To summarize, a full, integrated stack of data and analytics tools will look something like this (via Alteryx):

What I’m reading:

Alison Lukan on the secret strength of Oliver Bjorkstrand’s game. Bjorkstrand is an intriguing player in that his underlying number profile resembles that of a star, but he has mostly been deployed as a second or third line player in Columbus so far.

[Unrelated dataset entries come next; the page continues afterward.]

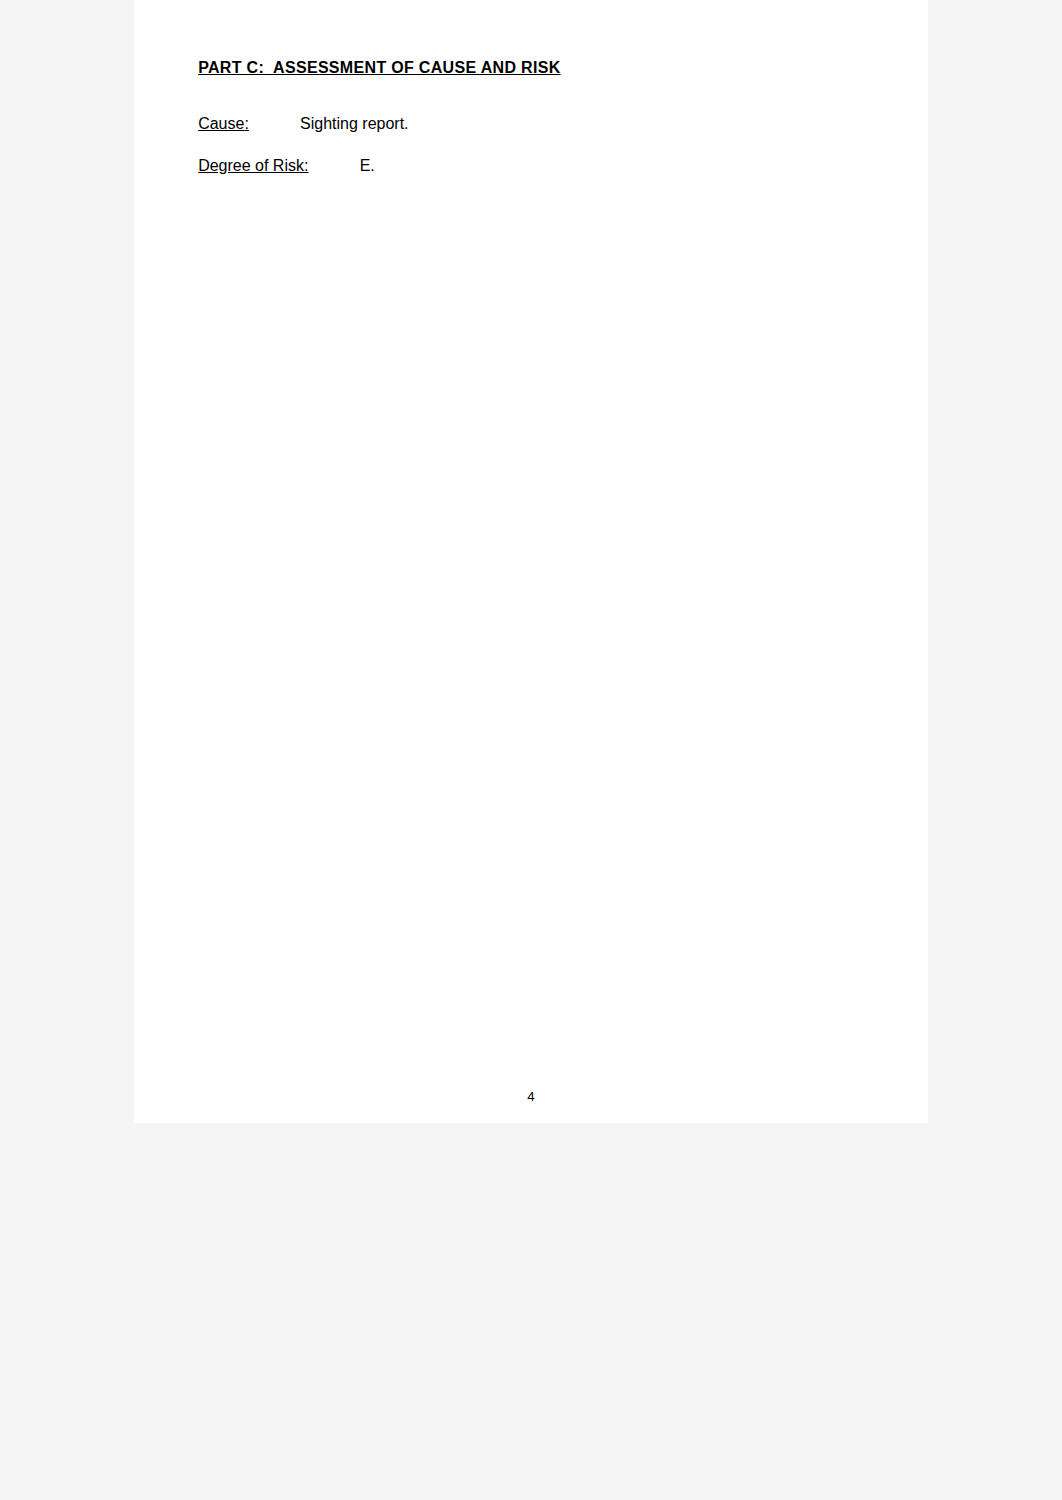Part C: Assessment of Cause and Risk
Cause
Sighting report.
Degree of Risk
E.
4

Bjorkstrand was a big scorer in junior and collects points at an efficient clip as well. Alison does a deep dive into Bjorkstrand’s defensive metrics here, however, to show that the player seems to have a huge impact south of the red line as well.

Ryan Clark on wow the Seattle Kraken are building a league-leading analytics staff ($ - paywall alert). Will the newest NHL team’s large, diverse, and talented analytics department given them a leg up when they finally hit the ice (spoiler: almost certainly yes).

Loserpoints argues that standing points above replacement (SPAR) is a more intuitive metric than wins above replacement (WAR).

Recommended tools - MyMind. I collect a lot of references and links in my virtual travels. MyMind is a new tool that acts as a kind of convenient “dumping ground” for useful stuff. It includes an easy search feature built on AI that assists in sorting through whatever you put there as well.